• INSTRUCTIONS FOR THE TASK
Without the pictures, return each record as it appears.

• RECORDS SHOWN
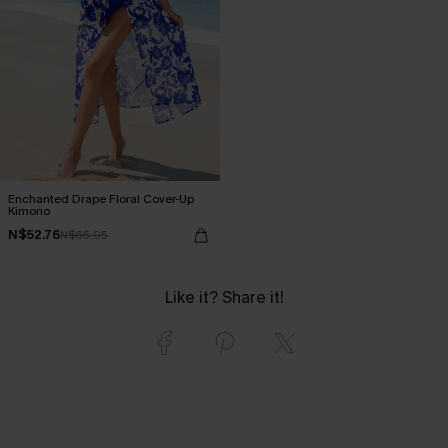
Enchanted Drape Floral Cover-Up
Kimono
N$52.76
N$65.95
Like it? Share it!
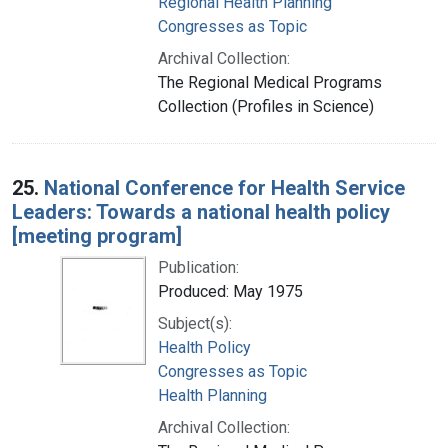
Regional Health Planning
Congresses as Topic
Archival Collection:
The Regional Medical Programs
Collection (Profiles in Science)
25.
National Conference for Health Service
Leaders: Towards a national health policy
[meeting program]
Publication:
Produced: May 1975
Subject(s):
Health Policy
Congresses as Topic
Health Planning
Archival Collection:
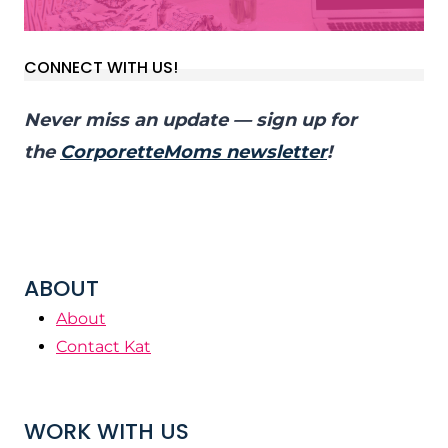
CONNECT WITH US!
Never miss an update — sign up for
the
CorporetteMoms newsletter
!
ABOUT
About
Contact Kat
WORK WITH US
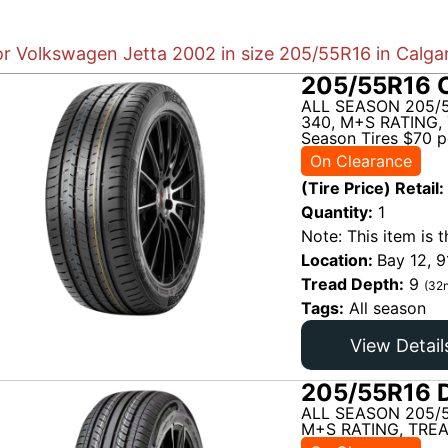
or Volkswagen Jetta 2002 in size 205/55R16 in Calga
205/55R16 C
ALL SEASON 205/5
340, M+S RATING, 
Season Tires $70 pe
On Clearance
(Tire Price) Retail:
Quantity:
1
Note: This item is t
Location:
Bay 12, 9
Tread Depth:
9
(32n
Tags:
All season
View Detail
205/55R16 D
ALL SEASON 205/
M+S RATING, TREA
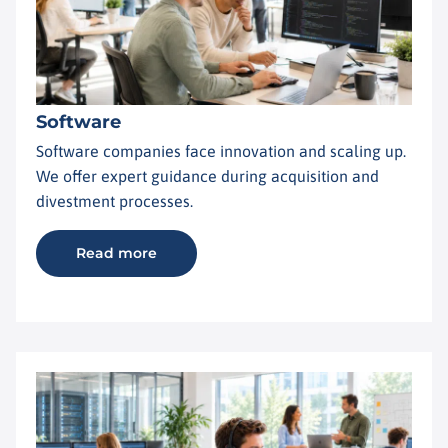
Software
Software companies face innovation and scaling up.
We offer expert guidance during acquisition and
divestment processes.
Read more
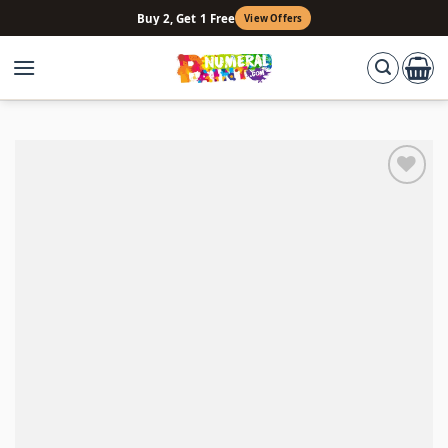
Skip
Buy 2, Get 1 Free
View Offers
to
content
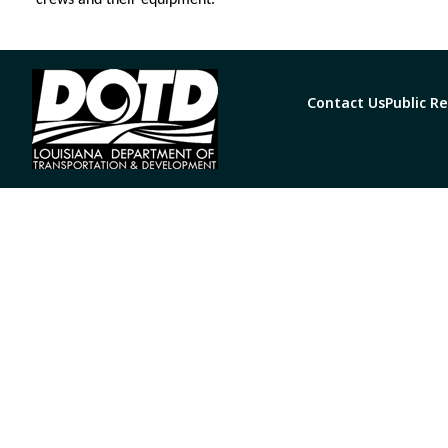
crews and their equipment.
Contact Us
Public R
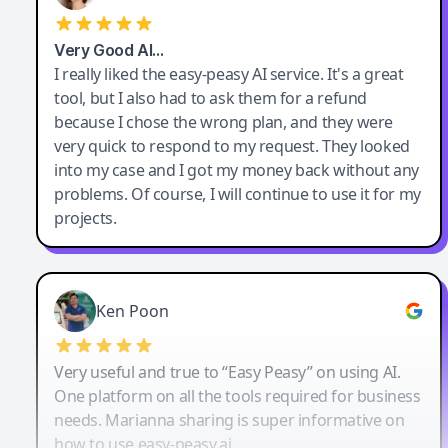
Very Good AI…
I really liked the easy-peasy AI service. It's a great
tool, but I also had to ask them for a refund
because I chose the wrong plan, and they were
very quick to respond to my request. They looked
into my case and I got my money back without any
problems. Of course, I will continue to use it for my
projects.
Ken Poon
Very useful and true to “Easy Peasy” on using AI.
One platform on all the tools required for business
needs. Marianna sharing is super informative on
how to use easy-peasy.ai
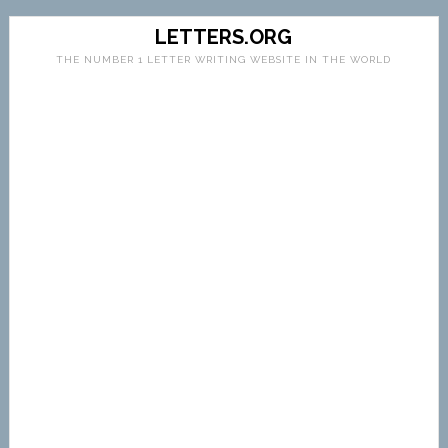
LETTERS.ORG
THE NUMBER 1 LETTER WRITING WEBSITE IN THE WORLD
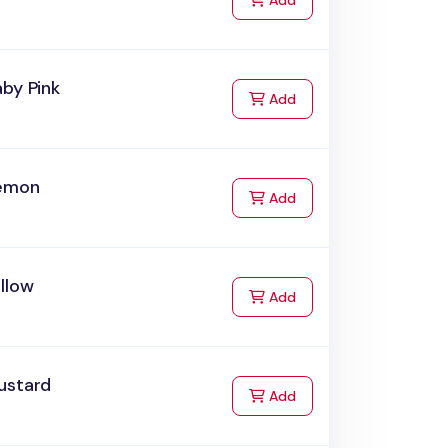
Add
by Pink
to Cart
Add
emon
to Cart
Add
llow
to Cart
Add
ustard
to Cart
Add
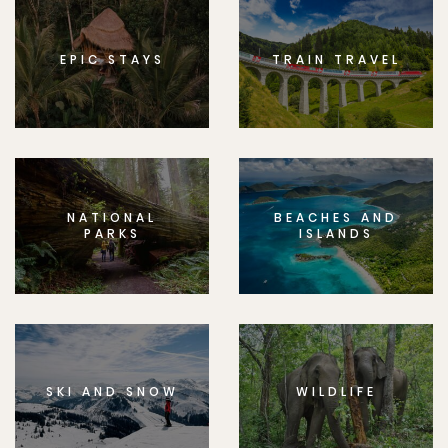
EPIC STAYS
TRAIN TRAVEL
NATIONAL
BEACHES AND
PARKS
ISLANDS
SKI AND SNOW
WILDLIFE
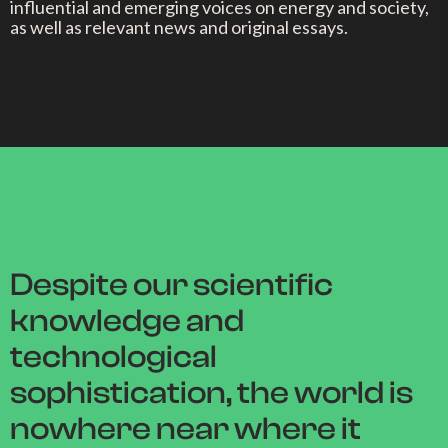
influential and emerging voices on energy and society,
as well as relevant news and original essays.
Despite our scientific
knowledge and
technological
sophistication, the world is
nowhere near where it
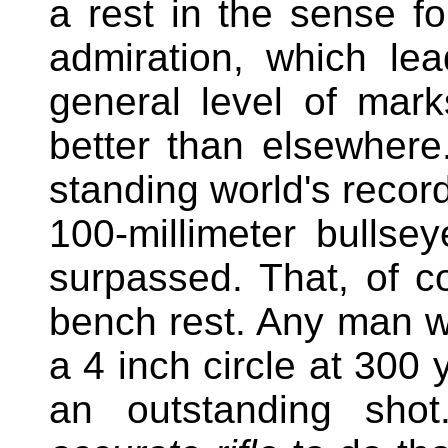
a rest in the sense fo
admiration, which le
general level of mar
better than elsewhere
standing world's record
100-millimeter bulls
surpassed. That, of c
bench rest. Any man w
a 4 inch circle at 300 
an outstanding sho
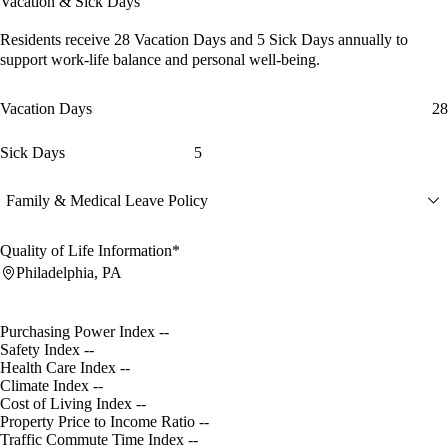
Vacation & Sick Days
Residents receive
28 Vacation Days
and
5 Sick Days
annually to
support work-life balance and personal well-being.
Vacation Days
28
Sick Days
5
Family & Medical Leave Policy
Quality of Life Information*
Philadelphia, PA
Purchasing Power Index
--
Safety Index
--
Health Care Index
--
Climate Index
--
Cost of Living Index
--
Property Price to Income Ratio
--
Traffic Commute Time Index
--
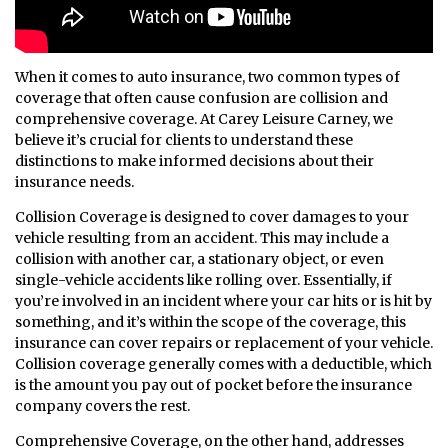
When it comes to auto insurance, two common types of
coverage that often cause confusion are collision and
comprehensive coverage. At Carey Leisure Carney, we
believe it’s crucial for clients to understand these
distinctions to make informed decisions about their
insurance needs.
Collision Coverage is designed to cover damages to your
vehicle resulting from an accident. This may include a
collision with another car, a stationary object, or even
single-vehicle accidents like rolling over. Essentially, if
you’re involved in an incident where your car hits or is hit by
something, and it’s within the scope of the coverage, this
insurance can cover repairs or replacement of your vehicle.
Collision coverage generally comes with a deductible, which
is the amount you pay out of pocket before the insurance
company covers the rest.
Comprehensive Coverage, on the other hand, addresses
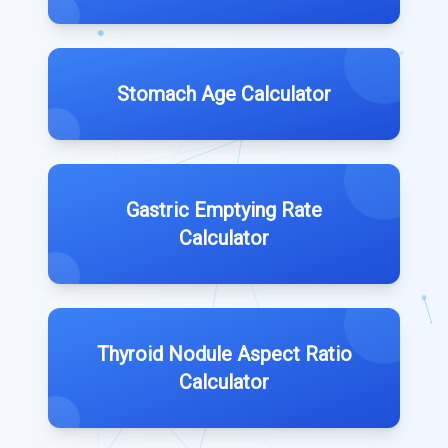
Stomach Age Calculator
Gastric Emptying Rate
Calculator
Thyroid Nodule Aspect Ratio
Calculator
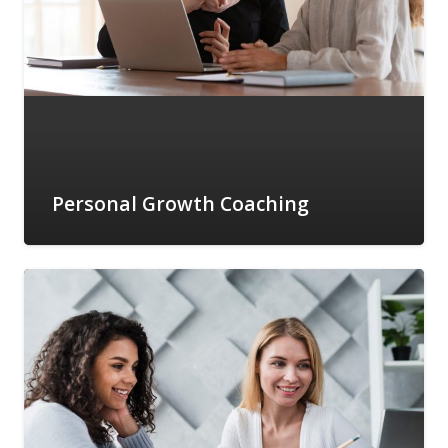
Personal Growth Coaching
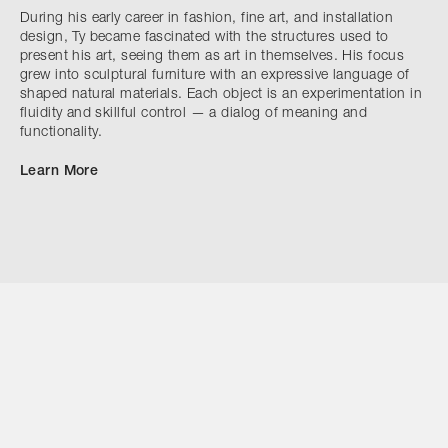
During his early career in fashion, fine art, and installation
design, Ty became fascinated with the structures used to
present his art, seeing them as art in themselves. His focus
grew into sculptural furniture with an expressive language of
shaped natural materials. Each object is an experimentation in
fluidity and skillful control — a dialog of meaning and
functionality.
Learn More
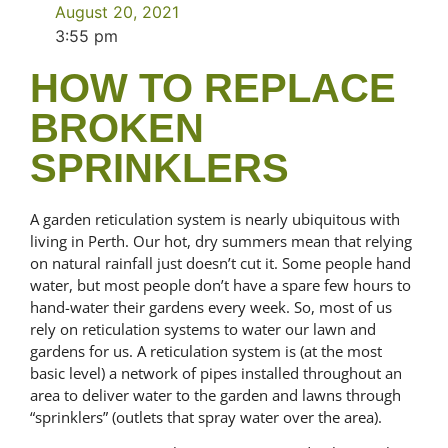
August 20, 2021
3:55 pm
HOW TO REPLACE
BROKEN
SPRINKLERS
A garden reticulation system is nearly ubiquitous with
living in Perth. Our hot, dry summers mean that relying
on natural rainfall just doesn’t cut it. Some people hand
water, but most people don’t have a spare few hours to
hand-water their gardens every week. So, most of us
rely on reticulation systems to water our lawn and
gardens for us. A reticulation system is (at the most
basic level) a network of pipes installed throughout an
area to deliver water to the garden and lawns through
“sprinklers” (outlets that spray water over the area).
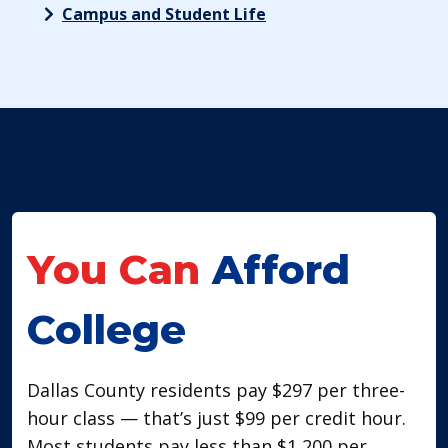
Campus and Student Life
You Can
Afford
College
​Dallas County residents pay $297 per three-
hour class — that’s just $99 per credit hour.
Most students pay less than $1,200 per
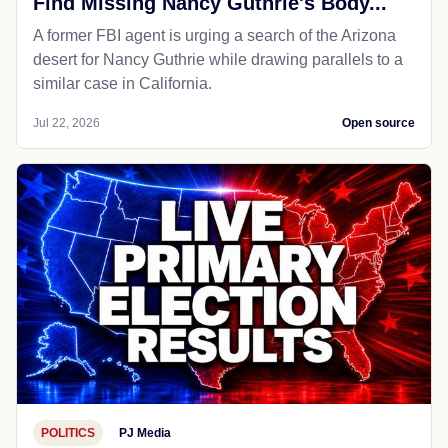
Find Missing Nancy Guthrie's Body...
A former FBI agent is urging a search of the Arizona
desert for Nancy Guthrie while drawing parallels to a
similar case in California.
Jul 22, 2026
Open source
POLITICS
PJ Media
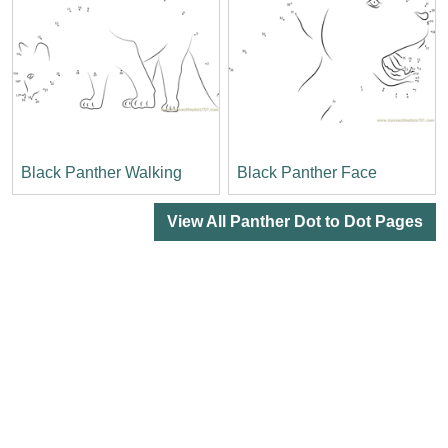
Black Panther Walking
Black Panther Face
View All Panther Dot to Dot Pages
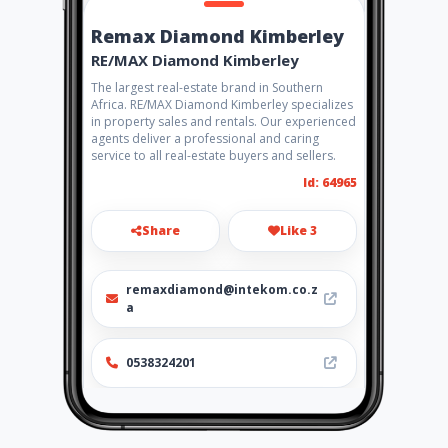
Remax Diamond Kimberley
RE/MAX Diamond Kimberley
The largest real-estate brand in Southern
Africa. RE/MAX Diamond Kimberley specializes
in property sales and rentals. Our experienced
agents deliver a professional and caring
service to all real-estate buyers and sellers.
Id: 64965
Share
Like 3
remaxdiamond@intekom.co.z
a
0538324201
http://www.remax.co.za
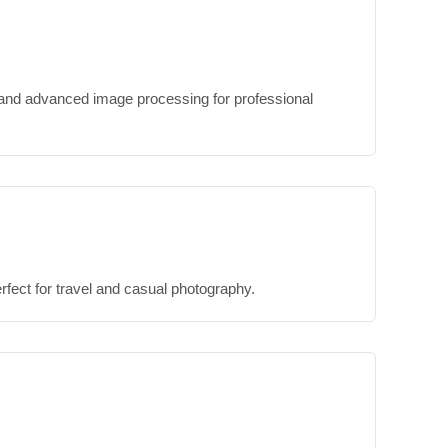
, and advanced image processing for professional
ect for travel and casual photography.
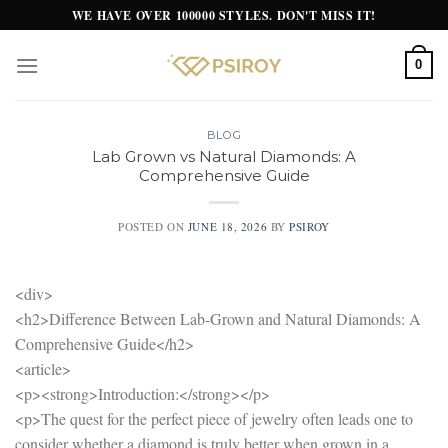
Skip
WE HAVE OVER 100000 STYLES. DON'T MISS IT!
to
content
0
BLOG
Lab Grown vs Natural Diamonds: A
Comprehensive Guide
POSTED ON
JUNE 18, 2026
BY
PSIROY
<div>
<h2>Difference Between Lab-Grown and Natural Diamonds: A
Comprehensive Guide</h2>
<article>
<p><strong>Introduction:</strong></p>
<p>The quest for the perfect piece of jewelry often leads one to
consider whether a diamond is truly better when grown in a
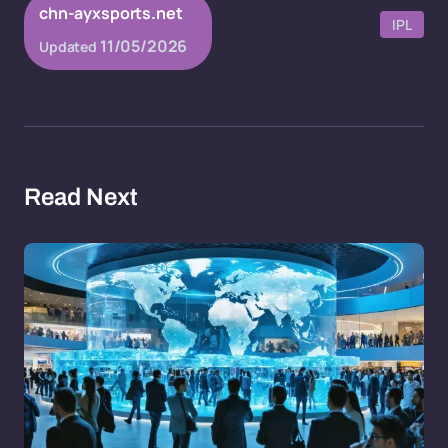
chn-ayxsports.net
IPL
11/05/2026
Updated
Read Next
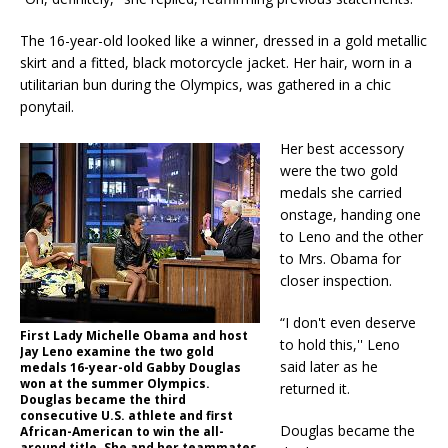
The 16-year-old looked like a winner, dressed in a gold metallic
skirt and a fitted, black motorcycle jacket. Her hair, worn in a
utilitarian bun during the Olympics, was gathered in a chic
ponytail.
Her best accessory
were the two gold
medals she carried
onstage, handing one
to Leno and the other
to Mrs. Obama for
closer inspection.
“I don't even deserve
First Lady Michelle Obama and host
to hold this,'' Leno
Jay Leno examine the two gold
said later as he
medals 16-year-old Gabby Douglas
won at the summer Olympics.
returned it.
Douglas became the third
consecutive U.S. athlete and first
Douglas became the
African-American to win the all-
around title. She and her teammates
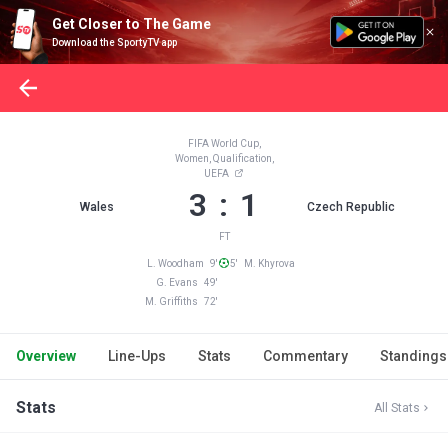
Get Closer to The Game
Download the SportyTV app
FIFA World Cup,
Women, Qualification,
UEFA
3 : 1
Wales
Czech Republic
FT
L. Woodham 9'
5' M. Khyrova
G. Evans 49'
M. Griffiths 72'
Overview
Line-Ups
Stats
Commentary
Standings
Stats
All Stats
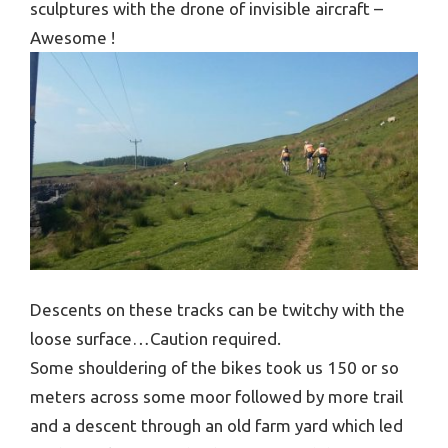
sculptures with the drone of invisible aircraft –
Awesome !
Descents on these tracks can be twitchy with the
loose surface…Caution required.
Some shouldering of the bikes took us 150 or so
meters across some moor followed by more trail
and a descent through an old farm yard which led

• ANSWER TO THE PROBLEM
Enchanted Drape Floral Cover-Up
Kimono
N$52.76
N$65.95
Like it? Share it!
Regional Health Planning
Congresses as Topic
Archival Collection:
The Regional Medical Programs
Collection (Profiles in Science)
25.
National Conference for Health Service
Leaders: Towards a national health policy
[meeting program]
Publication:
Produced: May 1975
Subject(s):
Health Policy
Congresses as Topic
Health Planning
Archival Collection:
CONNECT WITH US!
Never miss an update — sign up for
the
CorporetteMoms newsletter
!
ABOUT
About
Contact Kat
WORK WITH US
or Volkswagen Jetta 2002 in size 205/55R16 in Calga
205/55R16 C
ALL SEASON 205/5
340, M+S RATING, 
Season Tires $70 pe
On Clearance
(Tire Price) Retail:
Quantity:
1
Note: This item is t
Location:
Bay 12, 9
Tread Depth:
9
(32n
Tags:
All season
View Detail
205/55R16 D
ALL SEASON 205/
M+S RATING, TREA
Software
Software companies face innovation and scaling up.
We offer expert guidance during acquisition and
divestment processes.
Read more
Skip
Buy 2, Get 1 Free
View Offers
to
content
crews and their equipment.
Contact Us
Public R
Very Good AI…
I really liked the easy-peasy AI service. It's a great
tool, but I also had to ask them for a refund
because I chose the wrong plan, and they were
very quick to respond to my request. They looked
into my case and I got my money back without any
problems. Of course, I will continue to use it for my
projects.
Ken Poon
Very useful and true to “Easy Peasy” on using AI.
One platform on all the tools required for business
needs. Marianna sharing is super informative on
how to use easy-peasy.ai
LETTERS.ORG
THE NUMBER 1 LETTER WRITING WEBSITE IN THE WORLD
Add
by Pink
to Cart
Add
emon
to Cart
Add
llow
to Cart
Add
ustard
to Cart
Add
EPIC STAYS
TRAIN TRAVEL
NATIONAL
BEACHES AND
PARKS
ISLANDS
SKI AND SNOW
WILDLIFE
influential and emerging voices on energy and society,
as well as relevant news and original essays.
Despite our scientific
knowledge and
technological
sophistication, the world is
nowhere near where it
a rest in the sense fo
admiration, which le
general level of mar
better than elsewhere
standing world's record
100-millimeter bulls
surpassed. That, of c
bench rest. Any man w
a 4 inch circle at 300 
an outstanding sho
Vacation & Sick Days
Residents receive
28 Vacation Days
and
5 Sick Days
annually to
support work-life balance and personal well-being.
Vacation Days
28
Sick Days
5
Family & Medical Leave Policy
Quality of Life Information*
Philadelphia, PA
Purchasing Power Index
--
Safety Index
--
Health Care Index
--
Climate Index
--
Cost of Living Index
--
Property Price to Income Ratio
--
Traffic Commute Time Index
--
When it comes to auto insurance, two common types of
coverage that often cause confusion are collision and
comprehensive coverage. At Carey Leisure Carney, we
believe it’s crucial for clients to understand these
distinctions to make informed decisions about their
insurance needs.
Collision Coverage is designed to cover damages to your
vehicle resulting from an accident. This may include a
collision with another car, a stationary object, or even
single-vehicle accidents like rolling over. Essentially, if
you’re involved in an incident where your car hits or is hit by
something, and it’s within the scope of the coverage, this
insurance can cover repairs or replacement of your vehicle.
Collision coverage generally comes with a deductible, which
is the amount you pay out of pocket before the insurance
company covers the rest.
Comprehensive Coverage, on the other hand, addresses
Stomach Age Calculator
Gastric Emptying Rate
Calculator
Thyroid Nodule Aspect Ratio
Calculator
Personal Growth Coaching
During his early career in fashion, fine art, and installation
design, Ty became fascinated with the structures used to
present his art, seeing them as art in themselves. His focus
grew into sculptural furniture with an expressive language of
shaped natural materials. Each object is an experimentation in
fluidity and skillful control — a dialog of meaning and
functionality.
Learn More
August 20, 2021
3:55 pm
HOW TO REPLACE
BROKEN
SPRINKLERS
A garden reticulation system is nearly ubiquitous with
living in Perth. Our hot, dry summers mean that relying
on natural rainfall just doesn’t cut it. Some people hand
water, but most people don’t have a spare few hours to
hand-water their gardens every week. So, most of us
rely on reticulation systems to water our lawn and
gardens for us. A reticulation system is (at the most
basic level) a network of pipes installed throughout an
area to deliver water to the garden and lawns through
“sprinklers” (outlets that spray water over the area).
Campus and Student Life
You Can
Afford
College
​Dallas County residents pay $297 per three-
hour class — that’s just $99 per credit hour.
Most students pay less than $1,200 per
Find Missing Nancy Guthrie's Body...
A former FBI agent is urging a search of the Arizona
desert for Nancy Guthrie while drawing parallels to a
similar case in California.
Jul 22, 2026
Open source
POLITICS
PJ Media
Black Panther Walking
Black Panther Face
View All Panther Dot to Dot Pages
Remax Diamond Kimberley
RE/MAX Diamond Kimberley
The largest real-estate brand in Southern
Africa. RE/MAX Diamond Kimberley specializes
in property sales and rentals. Our experienced
agents deliver a professional and caring
service to all real-estate buyers and sellers.
Id: 64965
Share
Like 3
remaxdiamond@intekom.co.z
a
0538324201
http://www.remax.co.za
, and advanced image processing for professional
ect for travel and casual photography.
Skip
WE HAVE OVER 100000 STYLES. DON'T MISS IT!
to
content
0
BLOG
Lab Grown vs Natural Diamonds: A
Comprehensive Guide
POSTED ON
JUNE 18, 2026
BY
PSIROY
<div>
<h2>Difference Between Lab-Grown and Natural Diamonds: A
Comprehensive Guide</h2>
<article>
<p><strong>Introduction:</strong></p>
<p>The quest for the perfect piece of jewelry often leads one to
consider whether a diamond is truly better when grown in a
chn-ayxsports.net
IPL
11/05/2026
Updated
Read Next
The 16-year-old looked like a winner, dressed in a gold metallic
skirt and a fitted, black motorcycle jacket. Her hair, worn in a
utilitarian bun during the Olympics, was gathered in a chic
ponytail.
Her best accessory
were the two gold
medals she carried
onstage, handing one
to Leno and the other
to Mrs. Obama for
closer inspection.
“I don't even deserve
First Lady Michelle Obama and host
to hold this,'' Leno
Jay Leno examine the two gold
said later as he
medals 16-year-old Gabby Douglas
won at the summer Olympics.
returned it.
Douglas became the third
consecutive U.S. athlete and first
Douglas became the
African-American to win the all-
around title. She and her teammates
Get Closer to The Game
Download the SportyTV app
FIFA World Cup,
Women, Qualification,
UEFA
3 : 1
Wales
Czech Republic
FT
L. Woodham 9'
5' M. Khyrova
G. Evans 49'
M. Griffiths 72'
Overview
Line-Ups
Stats
Commentary
Standings
Stats
All Stats
sculptures with the drone of invisible aircraft –
Awesome !
Descents on these tracks can be twitchy with the
loose surface…Caution required.
Some shouldering of the bikes took us 150 or so
meters across some moor followed by more trail
and a descent through an old farm yard which led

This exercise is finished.